Artemis II bate recorde histórico e leva humanos ao ponto mais distante da Terra
A missão Artemis II, da NASA, entrou para a história ao levar quatro astronautas mais longe da Terra do que qualquer ser humano antes. Durante o voo em torno da Lua, a tripulação ultrapassou o recorde estabelecido pela missão Apollo 13, de 1970.
Segundo a NASA, este momento representa um marco importante no regresso da exploração humana ao espaço profundo, numa missão que não inclui aterragem, mas que prepara futuras viagens à superfície lunar.
Um voo histórico em torno da Lua
A bordo da cápsula Orion, os astronautas viajaram até cerca de 400 mil km da Terra, batendo o recorde anterior por vários milhares de quilómetros.
Durante a missão, a nave realizou um sobrevoo da face oculta da Lua, uma região raramente observada diretamente por humanos. A trajetória utilizou a gravidade lunar para impulsionar o regresso à Terra, num percurso conhecido como “free-return”.
“Welcome to my old neighborhood.” Our @NASAArtemis II astronauts woke up on the sixth day of their mission to a special message recorded in 2025 by astronaut Jim Lovell, the pilot of Apollo 8. pic.twitter.com/XA4Dc2yQm5
— NASA (@NASA) April 6, 2026
Momentos marcantes no espaço
Um dos momentos mais críticos ocorreu quando a cápsula passou atrás da Lua, provocando um apagão de comunicações de cerca de 40 minutos com a Terra.
Quando o contacto foi restabelecido, os astronautas relataram experiências únicas, incluindo a observação de um eclipse solar total visto do espaço e imagens detalhadas da superfície lunar.
Houve também momentos simbólicos: a tripulação sugeriu nomes para crateras lunares, incluindo homenagens pessoais, reforçando o lado humano da missão.

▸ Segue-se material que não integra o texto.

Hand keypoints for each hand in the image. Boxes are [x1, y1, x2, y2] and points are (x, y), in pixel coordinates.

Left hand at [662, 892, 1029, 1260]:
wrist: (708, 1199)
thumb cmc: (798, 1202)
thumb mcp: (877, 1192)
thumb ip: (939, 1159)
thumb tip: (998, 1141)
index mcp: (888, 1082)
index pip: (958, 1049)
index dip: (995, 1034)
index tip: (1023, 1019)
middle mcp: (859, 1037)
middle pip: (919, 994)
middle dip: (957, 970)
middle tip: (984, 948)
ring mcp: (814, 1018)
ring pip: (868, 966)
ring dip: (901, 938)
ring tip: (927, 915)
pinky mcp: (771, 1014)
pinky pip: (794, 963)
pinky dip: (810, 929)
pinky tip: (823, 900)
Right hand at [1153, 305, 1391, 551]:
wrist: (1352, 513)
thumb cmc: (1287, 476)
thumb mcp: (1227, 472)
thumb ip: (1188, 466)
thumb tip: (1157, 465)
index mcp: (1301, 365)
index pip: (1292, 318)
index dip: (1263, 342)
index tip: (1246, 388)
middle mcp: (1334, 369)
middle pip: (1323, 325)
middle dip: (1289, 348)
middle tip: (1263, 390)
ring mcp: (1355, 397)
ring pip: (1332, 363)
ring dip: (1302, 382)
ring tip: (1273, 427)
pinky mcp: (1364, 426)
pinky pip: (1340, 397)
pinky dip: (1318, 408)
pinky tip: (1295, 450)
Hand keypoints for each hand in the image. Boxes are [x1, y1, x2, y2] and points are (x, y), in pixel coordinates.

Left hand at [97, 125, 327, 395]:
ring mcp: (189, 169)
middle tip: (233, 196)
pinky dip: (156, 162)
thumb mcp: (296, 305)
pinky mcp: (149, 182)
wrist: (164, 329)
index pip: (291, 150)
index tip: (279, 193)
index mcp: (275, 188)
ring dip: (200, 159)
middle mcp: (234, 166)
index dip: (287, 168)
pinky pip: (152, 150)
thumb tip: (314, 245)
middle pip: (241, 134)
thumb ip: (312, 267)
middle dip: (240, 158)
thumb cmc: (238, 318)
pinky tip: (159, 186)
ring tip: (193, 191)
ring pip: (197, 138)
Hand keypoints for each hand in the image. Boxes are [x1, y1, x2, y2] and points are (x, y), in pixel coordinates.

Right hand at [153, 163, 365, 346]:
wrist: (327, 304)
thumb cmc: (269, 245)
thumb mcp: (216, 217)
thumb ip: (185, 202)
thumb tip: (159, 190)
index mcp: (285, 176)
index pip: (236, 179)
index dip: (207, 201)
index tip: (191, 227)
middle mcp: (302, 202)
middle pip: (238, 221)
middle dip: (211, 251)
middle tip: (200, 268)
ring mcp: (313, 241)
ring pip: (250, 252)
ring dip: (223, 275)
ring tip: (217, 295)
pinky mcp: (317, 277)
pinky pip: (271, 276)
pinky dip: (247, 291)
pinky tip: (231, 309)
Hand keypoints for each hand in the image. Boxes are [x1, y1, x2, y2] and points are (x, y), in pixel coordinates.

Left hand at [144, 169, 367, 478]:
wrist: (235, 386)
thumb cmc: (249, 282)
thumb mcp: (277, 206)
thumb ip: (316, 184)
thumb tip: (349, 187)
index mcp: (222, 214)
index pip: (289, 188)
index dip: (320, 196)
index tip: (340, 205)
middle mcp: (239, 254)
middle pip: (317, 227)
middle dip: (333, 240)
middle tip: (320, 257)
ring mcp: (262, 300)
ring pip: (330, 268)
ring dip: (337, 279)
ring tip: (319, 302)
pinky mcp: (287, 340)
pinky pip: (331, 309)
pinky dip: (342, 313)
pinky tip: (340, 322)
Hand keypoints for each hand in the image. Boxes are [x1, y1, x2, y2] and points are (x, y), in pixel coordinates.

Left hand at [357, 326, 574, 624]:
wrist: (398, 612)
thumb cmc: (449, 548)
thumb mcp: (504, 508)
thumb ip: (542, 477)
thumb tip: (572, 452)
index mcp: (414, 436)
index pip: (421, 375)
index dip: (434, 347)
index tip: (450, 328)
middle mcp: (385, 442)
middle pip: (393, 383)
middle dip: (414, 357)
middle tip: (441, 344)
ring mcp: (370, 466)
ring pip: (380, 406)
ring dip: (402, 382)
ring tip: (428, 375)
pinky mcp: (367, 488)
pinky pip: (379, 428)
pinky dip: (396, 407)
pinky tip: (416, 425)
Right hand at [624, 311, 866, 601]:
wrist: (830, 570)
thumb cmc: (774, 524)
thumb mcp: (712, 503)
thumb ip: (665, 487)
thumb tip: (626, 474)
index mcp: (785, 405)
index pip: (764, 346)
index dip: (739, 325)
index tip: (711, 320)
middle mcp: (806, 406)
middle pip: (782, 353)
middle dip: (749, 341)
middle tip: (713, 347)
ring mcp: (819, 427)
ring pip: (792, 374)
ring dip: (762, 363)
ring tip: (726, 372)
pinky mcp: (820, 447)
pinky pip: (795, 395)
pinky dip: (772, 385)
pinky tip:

Um passo decisivo para regressar à Lua
A Artemis II é a primeira missão tripulada da NASA para além da órbita baixa da Terra em mais de 50 anos e serve como teste para futuras operações.
O objetivo passa por abrir caminho para a missão Artemis III, que deverá voltar a colocar humanos na superfície lunar ainda nesta década.
Esta viagem não é apenas um recorde técnico. É também um sinal claro de que a exploração espacial entrou numa nova fase, com ambições que vão além da Lua e apontam já para Marte.